The simple recipes, most of which contain under 10 ingredients, won't win you a spot on "Top Chef." Instead, you might actually take the time to make them at home.

 
The Passionate Vegetable3. The Passionate Vegetable
Suzanne Landry

Those who don't know where to start may be intimidated by the density of this 300+ page book, but its recipes are actually super simple. It's full of colorful salads, vegetable soups, and stir-frys, which are the focus. But it also includes fish, chicken, and lots of grain-inspired dishes.

The author, Suzanne Landry, has a certification in nutrition counseling from the famous macrobiotic-based Kushi Institute and has been teaching about food and nutrition for 30 years.

You can draw inspiration from the story of her journey towards good health via veggies in the intro, and from pages of her advice on all things nutrition, from protein and carbs to organics and alkalinity.

 
Vegan Secret Supper4. Vegan Secret Supper
Merida Anderson

Anderson started hosting "rogue" multi-course meals in her tiny apartment in Vancouver, and has since moved Vegan Secret Supper to Montreal and Brooklyn.
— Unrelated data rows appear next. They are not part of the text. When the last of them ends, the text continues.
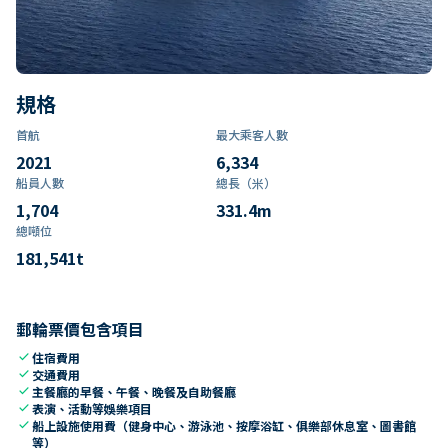
規格
首航
最大乘客人數
2021
6,334
船員人數
總長（米）
1,704
331.4
m
總噸位
181,541
t
郵輪票價包含項目
check
住宿費用
check
交通費用
check
主餐廳的早餐、午餐、晚餐及自助餐廳
check
表演、活動等娛樂項目
check
船上設施使用費（健身中心、游泳池、按摩浴缸、俱樂部休息室、圖書館
等）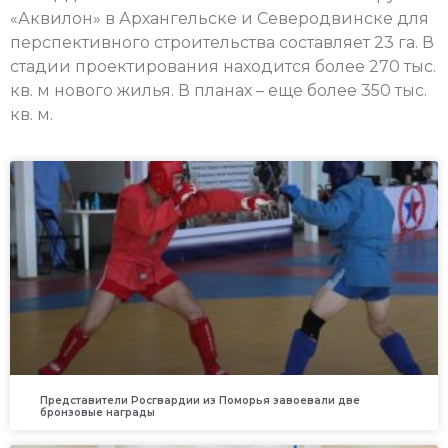
«Аквилон» в Архангельске и Северодвинске для
перспективного строительства составляет 23 га. В
стадии проектирования находится более 270 тыс.
кв. м нового жилья. В планах – еще более 350 тыс.
кв. м.
Представители Росгвардии из Поморья завоевали две
бронзовые награды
Her recipes, and the photos that illustrate them, are elegant and innovative, despite her lack of a culinary background. "For me, cooking is trial, error, and love," she writes in the introduction.

Most recipes will require a significant amount of prep time, so this is a cookbook made for weekend dinner parties where you want to show off ("AND it's vegan!" you'll boast). Who wouldn't be impressed by Fennel Portobello Soup with Smoke-Infused Olive Oil or Sherry-Roasted Root Vegetables on Brown Rice Kale Pilaf?

 
Vegetable Literacy5. Vegetable Literacy
Deborah Madison

Vegetable Literacy is a text book and cookbook in one, providing a serious education on the many members of the plant kingdom—and what to do with them in the kitchen.

The start of each chapter tells the starring vegetable's story—it's family, history, nutrition value, and varieties. Madison then shares how to use the whole plant, kitchen tips, and its companions.

Carrots, for example, come in Yellowstone and White Satin, lots of flavor resides in their skins, so you should scrub (not peel) them, and dill and thyme are their friends. And the recipes that follow elevate the vegetables to new heights—Carrot Soup with Tangled Collard Greens in Coconut Butter and Dukkah and Carrot Almond Cake with Ricotta Cream.

Trust us: Vegetables have never, ever, looked as hot as they do in this book.